Do you mean, we can not use Bonferroni correction for a non parametric analysis?. For example in a Friedman's test.
 
#9
Wilcoxon's Test is non-parametric and more conservative than parametric methods already. Bonferroni correction adjusts parametric methods to account for more liberal use. Essentially, you just divide your significance level by the number of tests you run so that any one test is sufficiently stringent such that all your tests as a group are right (1-significance level)% of the time.
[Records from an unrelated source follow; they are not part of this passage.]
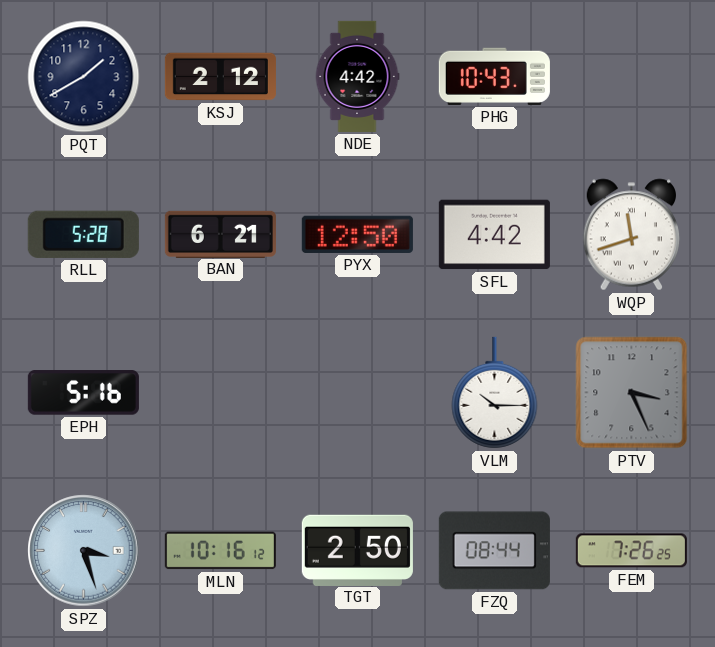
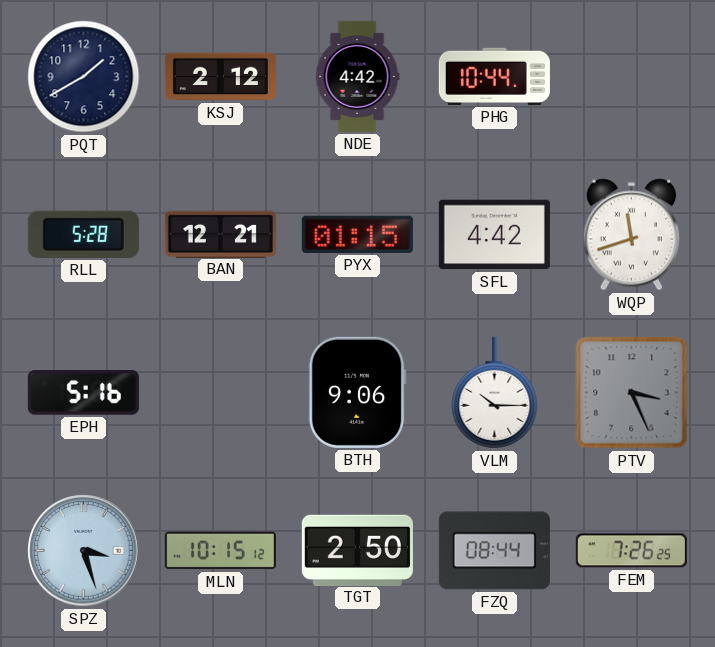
PHG: 10:43 -> 10:44
BAN: 6:21 -> 12:21
PYX: 12:50 -> 01:15
BTH: none -> 9:06
MLN: 10:16 -> 10:15
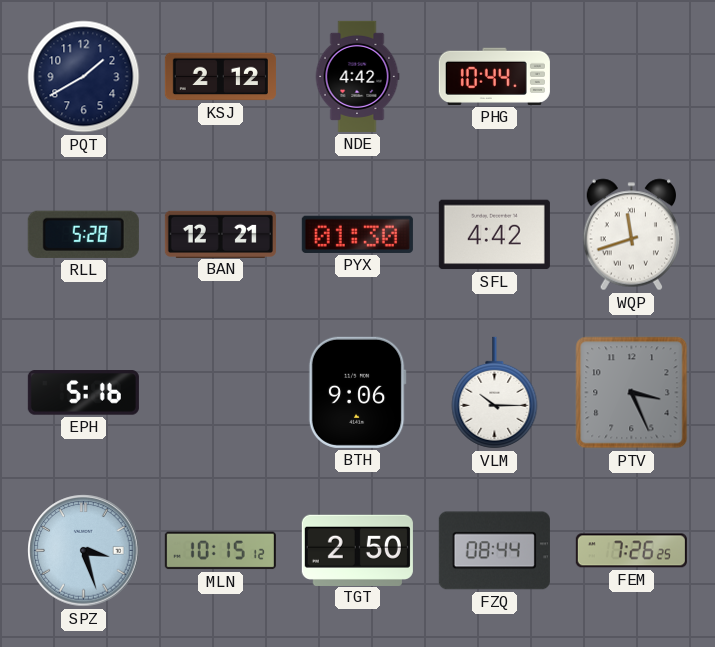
PYX: 01:15 -> 01:30
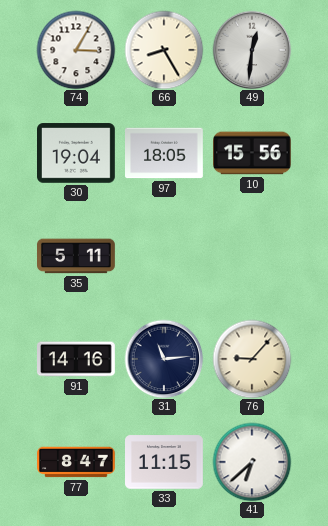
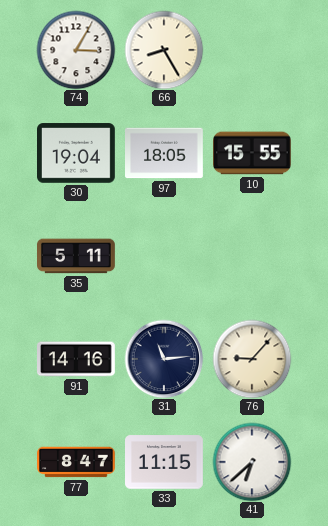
49: 12:31 -> none
10: 15:56 -> 15:55
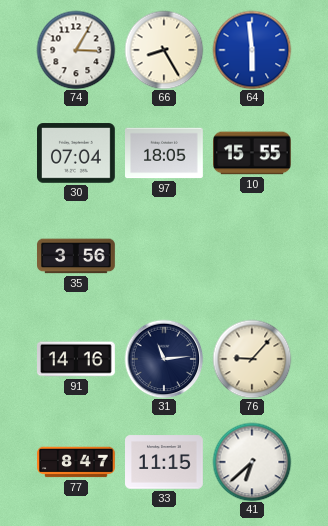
64: none -> 5:59
30: 19:04 -> 07:04
35: 5:11 -> 3:56
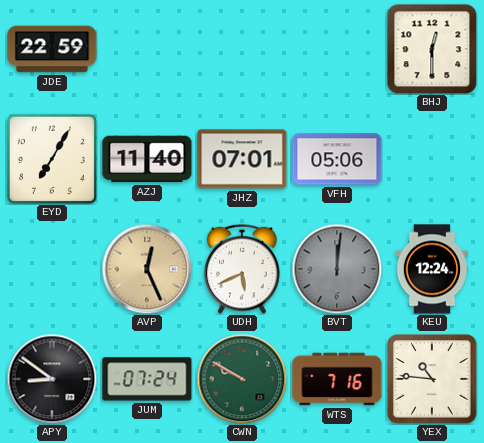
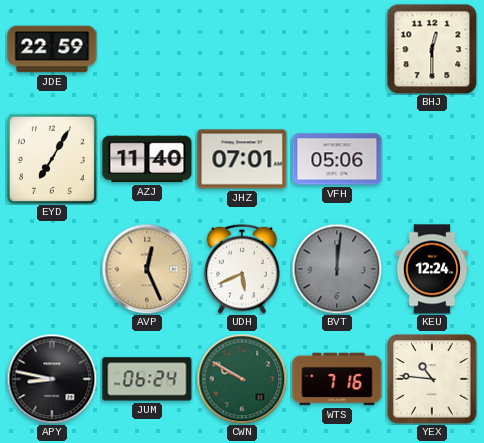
APY: 8:51 -> 8:47
JUM: 07:24 -> 06:24
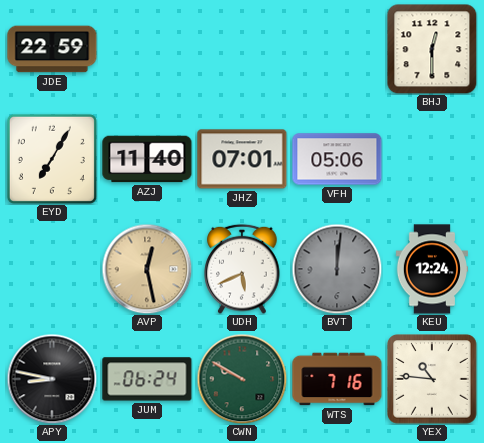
AVP: 12:26 -> 12:28
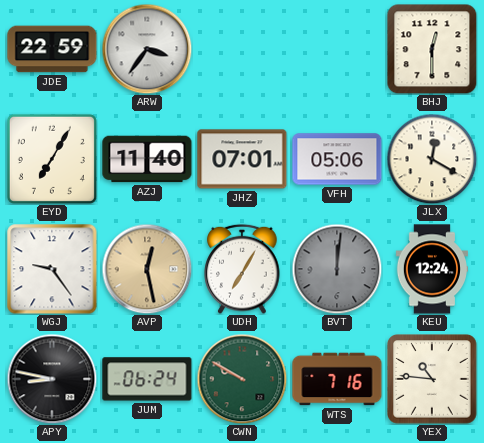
ARW: none -> 3:36
JLX: none -> 12:20
WGJ: none -> 9:24
UDH: 5:41 -> 7:05
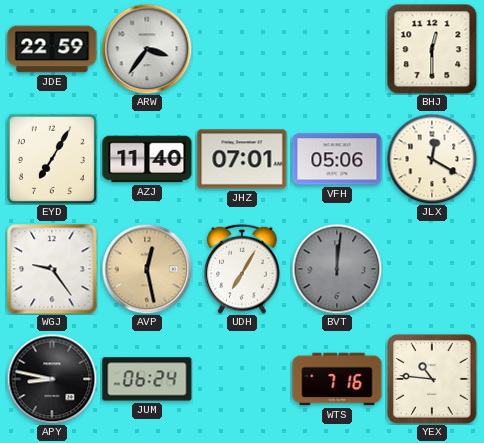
KEU: 12:24 -> none
CWN: 9:50 -> none
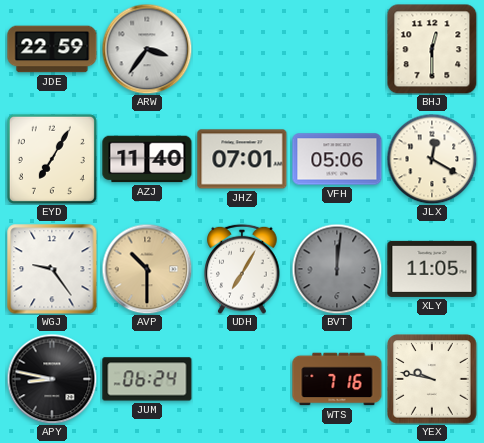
AVP: 12:28 -> 10:30
XLY: none -> 11:05
YEX: 10:46 -> 9:47
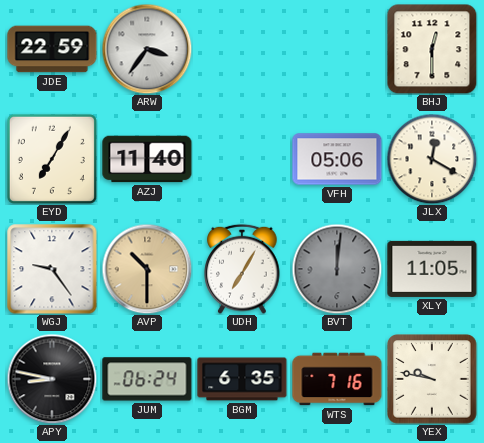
JHZ: 07:01 -> none
BGM: none -> 6:35
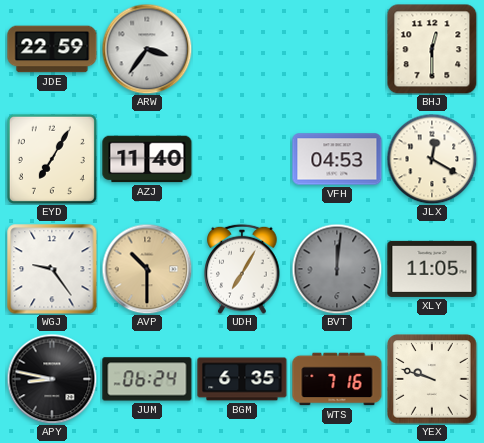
VFH: 05:06 -> 04:53
YEX: 9:47 -> 9:48
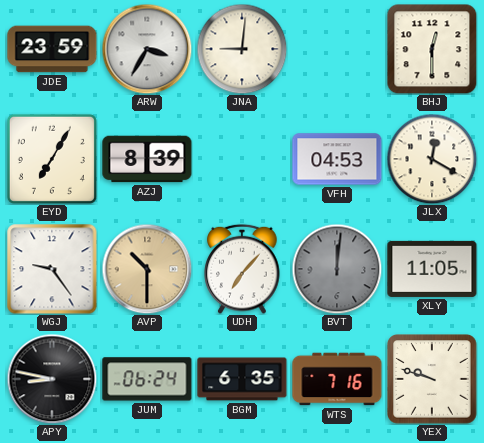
JDE: 22:59 -> 23:59
ARW: 3:36 -> 3:35
JNA: none -> 9:01
AZJ: 11:40 -> 8:39
UDH: 7:05 -> 7:07
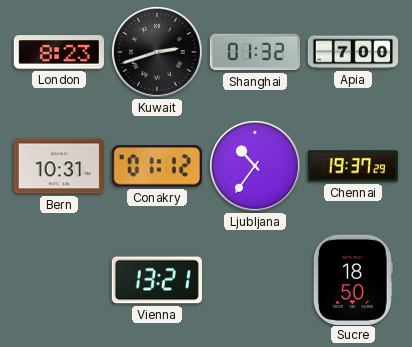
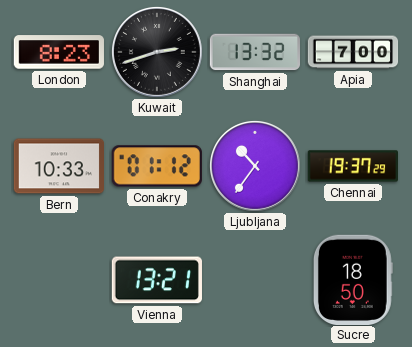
Shanghai: 01:32 -> 13:32
Bern: 10:31 -> 10:33
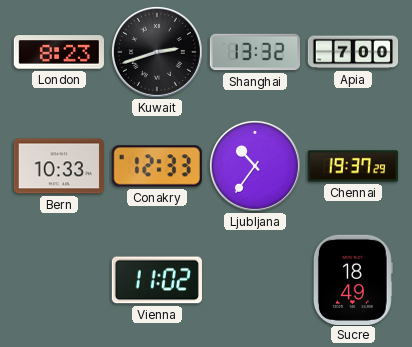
Conakry: 01:12 -> 12:33
Vienna: 13:21 -> 11:02
Sucre: 18:50 -> 18:49
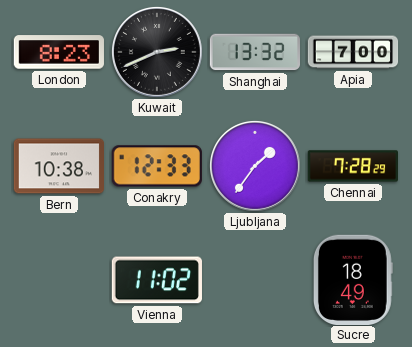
Kuwait: 2:42 -> 2:41
Bern: 10:33 -> 10:38
Ljubljana: 10:36 -> 1:36
Chennai: 19:37 -> 7:28
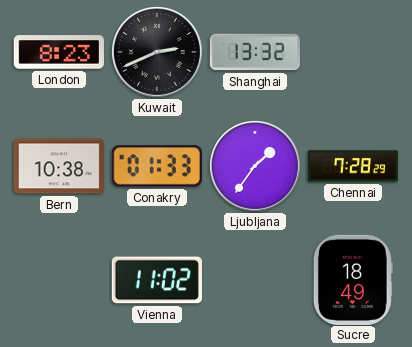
Apia: 7:00 -> none
Conakry: 12:33 -> 01:33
e.g. I want to be certain that my 65 hypotheses about a data set are correct 95% of the time, so each test should be tested at the 5%*1/65 or .077% confidence level to ensure that the failure of all the tests as whole is 65*.077% or 5%.
thanks for your answer, just to be sure: you ment 0.05 divided 65 comparisons? and not 5/65? otherwise you increase the level of significance with 0.077...